米国:中国EVバッテリー工場誘致に揺れたミシガンの田舎町
07/14/2025
トランプ関税の目的は米国内の製造業の再興。ミシガン州の田舎町にEV分野に注力する中国のバッテリーメーカー、Gotion(国軒高科)の工場誘致の話が持ち上がった。保守的な町を牛耳る共和党の政治家は、雇用創出や地元経済活性化のために、減税など好条件を提示、中国企業の工場設立に積極的に協力する立場をとった。ところが、トランプ支持/MAGAの住民たちは、中国/共産主義への嫌悪(=排外主義)から反発、さらに環境汚染を心配する牧畜業など進歩派の住民も反対へ。反対派は党派超え広範囲な住民運動へと発展した。その結果、誘致派議員5人がリコールされ、計画は白紙へ戻った。その後、Gotionは同じ州の別の町に工場建設の計画を移したという。
When Chinese manufacturing met Small Town, USA (Planet Money/NPR)
少し古いこのポッドキャストを紹介したのは、保守的な町で、環境保全派と排外主義が合体し、町の政治をひっくり返した構図が、今日本で話題の某政党と表面的には、よく似ていると感じたからです。この町では従来の利権を守ろうとした保守派が、工場を許さないという一点だけで、トランプ寄り極右と組んだ環境派に負けました。

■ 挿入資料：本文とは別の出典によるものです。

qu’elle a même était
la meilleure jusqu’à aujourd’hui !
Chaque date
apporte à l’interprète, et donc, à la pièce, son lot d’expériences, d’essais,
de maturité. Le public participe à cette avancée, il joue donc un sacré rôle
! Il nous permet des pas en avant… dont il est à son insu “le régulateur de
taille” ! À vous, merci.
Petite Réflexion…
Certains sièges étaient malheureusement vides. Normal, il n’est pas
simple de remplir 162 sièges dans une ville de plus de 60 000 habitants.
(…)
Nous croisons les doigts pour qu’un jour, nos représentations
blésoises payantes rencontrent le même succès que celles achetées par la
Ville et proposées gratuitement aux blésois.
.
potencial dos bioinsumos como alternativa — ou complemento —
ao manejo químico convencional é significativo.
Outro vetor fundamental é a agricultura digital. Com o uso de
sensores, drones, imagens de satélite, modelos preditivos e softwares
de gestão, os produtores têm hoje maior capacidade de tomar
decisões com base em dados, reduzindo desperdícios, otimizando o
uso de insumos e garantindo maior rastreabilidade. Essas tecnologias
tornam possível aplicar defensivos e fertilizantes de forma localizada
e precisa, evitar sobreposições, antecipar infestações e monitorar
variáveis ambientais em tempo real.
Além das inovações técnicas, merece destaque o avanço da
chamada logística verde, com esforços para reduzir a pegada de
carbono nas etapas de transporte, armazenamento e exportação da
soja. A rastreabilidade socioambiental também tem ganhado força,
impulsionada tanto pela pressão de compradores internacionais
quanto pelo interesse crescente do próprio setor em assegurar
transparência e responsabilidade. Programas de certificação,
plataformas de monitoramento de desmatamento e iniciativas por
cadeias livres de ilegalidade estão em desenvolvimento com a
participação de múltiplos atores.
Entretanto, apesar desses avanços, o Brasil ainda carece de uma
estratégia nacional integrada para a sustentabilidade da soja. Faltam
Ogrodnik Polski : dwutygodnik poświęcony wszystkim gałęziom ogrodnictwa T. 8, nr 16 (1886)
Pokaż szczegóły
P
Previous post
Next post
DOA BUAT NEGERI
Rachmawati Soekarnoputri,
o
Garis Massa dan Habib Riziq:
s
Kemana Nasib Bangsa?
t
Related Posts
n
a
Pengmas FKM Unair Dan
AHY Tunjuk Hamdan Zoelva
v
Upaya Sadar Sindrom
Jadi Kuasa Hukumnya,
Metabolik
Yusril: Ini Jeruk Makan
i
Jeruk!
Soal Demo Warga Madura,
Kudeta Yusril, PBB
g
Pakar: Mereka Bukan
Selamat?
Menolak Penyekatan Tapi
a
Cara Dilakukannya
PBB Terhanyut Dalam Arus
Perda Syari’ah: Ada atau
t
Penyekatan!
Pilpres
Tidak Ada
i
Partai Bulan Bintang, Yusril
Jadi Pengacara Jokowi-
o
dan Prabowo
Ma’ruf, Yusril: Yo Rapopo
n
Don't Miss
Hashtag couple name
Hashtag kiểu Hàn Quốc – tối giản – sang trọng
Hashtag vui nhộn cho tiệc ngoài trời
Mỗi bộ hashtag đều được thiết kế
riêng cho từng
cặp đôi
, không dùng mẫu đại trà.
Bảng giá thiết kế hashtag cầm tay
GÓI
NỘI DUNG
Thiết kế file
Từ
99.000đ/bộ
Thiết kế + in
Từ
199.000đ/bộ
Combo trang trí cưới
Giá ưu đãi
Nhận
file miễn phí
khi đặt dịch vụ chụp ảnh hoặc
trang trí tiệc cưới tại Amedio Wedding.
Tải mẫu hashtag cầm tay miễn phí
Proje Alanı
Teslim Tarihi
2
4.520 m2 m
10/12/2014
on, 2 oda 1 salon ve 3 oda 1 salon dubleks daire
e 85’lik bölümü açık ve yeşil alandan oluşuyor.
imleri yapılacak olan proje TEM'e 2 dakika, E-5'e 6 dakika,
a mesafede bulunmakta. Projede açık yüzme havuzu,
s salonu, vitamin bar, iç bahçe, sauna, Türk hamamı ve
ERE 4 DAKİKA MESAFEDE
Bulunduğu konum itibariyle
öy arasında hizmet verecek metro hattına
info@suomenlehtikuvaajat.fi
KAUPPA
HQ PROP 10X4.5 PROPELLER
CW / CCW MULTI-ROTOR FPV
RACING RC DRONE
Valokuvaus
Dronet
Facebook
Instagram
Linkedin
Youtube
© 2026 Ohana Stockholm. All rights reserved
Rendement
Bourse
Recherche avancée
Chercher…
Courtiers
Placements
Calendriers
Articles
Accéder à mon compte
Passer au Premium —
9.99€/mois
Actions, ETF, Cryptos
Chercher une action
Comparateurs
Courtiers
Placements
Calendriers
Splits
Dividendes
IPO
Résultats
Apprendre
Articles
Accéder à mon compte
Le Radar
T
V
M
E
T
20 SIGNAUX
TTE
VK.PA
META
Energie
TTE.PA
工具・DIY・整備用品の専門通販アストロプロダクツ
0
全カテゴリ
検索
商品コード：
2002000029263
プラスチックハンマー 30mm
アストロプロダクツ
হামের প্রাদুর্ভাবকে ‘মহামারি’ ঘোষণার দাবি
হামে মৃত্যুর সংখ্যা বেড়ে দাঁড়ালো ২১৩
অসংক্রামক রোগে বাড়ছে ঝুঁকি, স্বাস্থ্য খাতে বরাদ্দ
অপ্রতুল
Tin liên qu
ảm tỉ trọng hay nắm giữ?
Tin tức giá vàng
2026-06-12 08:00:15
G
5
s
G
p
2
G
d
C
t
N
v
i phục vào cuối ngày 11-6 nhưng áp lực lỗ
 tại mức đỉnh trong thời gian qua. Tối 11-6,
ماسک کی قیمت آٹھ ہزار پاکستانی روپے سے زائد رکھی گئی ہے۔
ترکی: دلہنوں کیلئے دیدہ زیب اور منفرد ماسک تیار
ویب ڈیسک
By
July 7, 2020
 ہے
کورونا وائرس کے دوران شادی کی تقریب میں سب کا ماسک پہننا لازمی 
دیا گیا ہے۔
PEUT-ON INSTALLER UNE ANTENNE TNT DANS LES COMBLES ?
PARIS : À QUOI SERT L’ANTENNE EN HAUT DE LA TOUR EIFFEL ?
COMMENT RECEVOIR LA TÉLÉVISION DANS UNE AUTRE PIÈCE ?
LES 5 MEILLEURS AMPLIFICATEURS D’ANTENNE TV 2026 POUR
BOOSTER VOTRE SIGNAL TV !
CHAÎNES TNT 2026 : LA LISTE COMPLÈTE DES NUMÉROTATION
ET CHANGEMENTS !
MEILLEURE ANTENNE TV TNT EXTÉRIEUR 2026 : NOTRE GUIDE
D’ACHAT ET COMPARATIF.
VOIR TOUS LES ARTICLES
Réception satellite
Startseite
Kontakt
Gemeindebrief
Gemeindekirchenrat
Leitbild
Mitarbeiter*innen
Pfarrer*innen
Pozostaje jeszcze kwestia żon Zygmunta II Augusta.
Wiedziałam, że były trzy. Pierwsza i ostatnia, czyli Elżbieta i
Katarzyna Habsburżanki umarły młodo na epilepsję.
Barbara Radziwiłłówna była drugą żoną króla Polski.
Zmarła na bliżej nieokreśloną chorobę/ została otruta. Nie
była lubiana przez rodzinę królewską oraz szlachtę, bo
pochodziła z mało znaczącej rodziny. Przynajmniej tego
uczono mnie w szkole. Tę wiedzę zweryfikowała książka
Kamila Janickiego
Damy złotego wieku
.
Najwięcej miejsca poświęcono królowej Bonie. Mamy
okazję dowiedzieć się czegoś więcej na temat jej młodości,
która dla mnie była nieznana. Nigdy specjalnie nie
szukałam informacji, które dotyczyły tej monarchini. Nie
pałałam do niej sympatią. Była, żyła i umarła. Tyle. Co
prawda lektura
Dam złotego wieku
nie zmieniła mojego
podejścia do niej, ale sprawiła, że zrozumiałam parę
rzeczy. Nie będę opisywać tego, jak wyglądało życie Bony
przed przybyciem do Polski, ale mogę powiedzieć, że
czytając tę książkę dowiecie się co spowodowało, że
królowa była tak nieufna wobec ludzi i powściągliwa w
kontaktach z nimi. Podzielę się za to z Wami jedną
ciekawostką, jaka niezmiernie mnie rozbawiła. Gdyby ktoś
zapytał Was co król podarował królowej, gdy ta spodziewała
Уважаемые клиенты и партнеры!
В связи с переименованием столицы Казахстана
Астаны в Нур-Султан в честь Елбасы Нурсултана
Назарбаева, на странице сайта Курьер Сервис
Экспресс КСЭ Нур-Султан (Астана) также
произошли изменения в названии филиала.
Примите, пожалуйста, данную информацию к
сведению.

今の状況だと、参院選挙後、その政党は連立政権に入る可能性が高くなりそうですが、そうなったとき、この政党は、選挙公約通りの政策を押し通せるか? 本当に心から環境を大切にしたり、排外主義を進めるつもりなのか、それとも時流に乗って選挙で当選するための手段だったのか? 私はその矛盾がすぐに露見すると見ています。